Absence No Longer Has the Chance to Make Our Hearts Grow Fonder
When I was young, I wandered far from relative or friend.
They had no idea where I’d been or where my trail would end.
Months between our letters and years between each call,
how I fared from day to day they didn’t know at all.
Although I moved from place to place, each new spot I was in
was the only place I was, the last place where I’d been
was fully left behind me. Only memories bound me there.

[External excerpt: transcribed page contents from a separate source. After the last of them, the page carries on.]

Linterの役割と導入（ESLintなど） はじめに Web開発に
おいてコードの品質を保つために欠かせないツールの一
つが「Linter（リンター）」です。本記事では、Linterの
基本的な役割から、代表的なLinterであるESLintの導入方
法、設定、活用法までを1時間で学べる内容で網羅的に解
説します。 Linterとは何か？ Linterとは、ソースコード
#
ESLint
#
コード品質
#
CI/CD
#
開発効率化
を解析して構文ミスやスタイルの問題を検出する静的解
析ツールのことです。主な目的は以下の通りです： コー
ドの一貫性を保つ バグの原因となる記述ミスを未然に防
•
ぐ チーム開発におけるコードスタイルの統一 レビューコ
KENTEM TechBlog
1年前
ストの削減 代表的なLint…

As I moved ever on alone, Australia to Zaire.
No cellphone in my pocket, no Facebook there to see
what friends had for breakfast or congratulating me
on my latest hairstyle or showing me their hives
reporting the minutiae of their daily lives.
Back before the internet made contact never-ending.
I could simply concentrate on my present wending.
But this was how I wanted it. I wanted to be lost.
To fully live a new life, my old life was the cost.
Absence no longer makes our hearts grow fonder ever fonder,
for it’s impossible to leave our loved ones when we wander.
We see them every day on Skype, each minute a new text.
They tell us about yesterday, then what they’re doing next.
We are no longer absent from anyone we know
anywhere we wander, anyplace we go.
At any given moment, no matter where we roam,
our past invades our present, bringing us back home.
In this era of devices–– laptop, tablet, phone––
we’re in perpetual company. We never are alone.
The longest that we’re ever safe from texting, tweeting, beeping
is probably the hours when we leave them just for sleeping!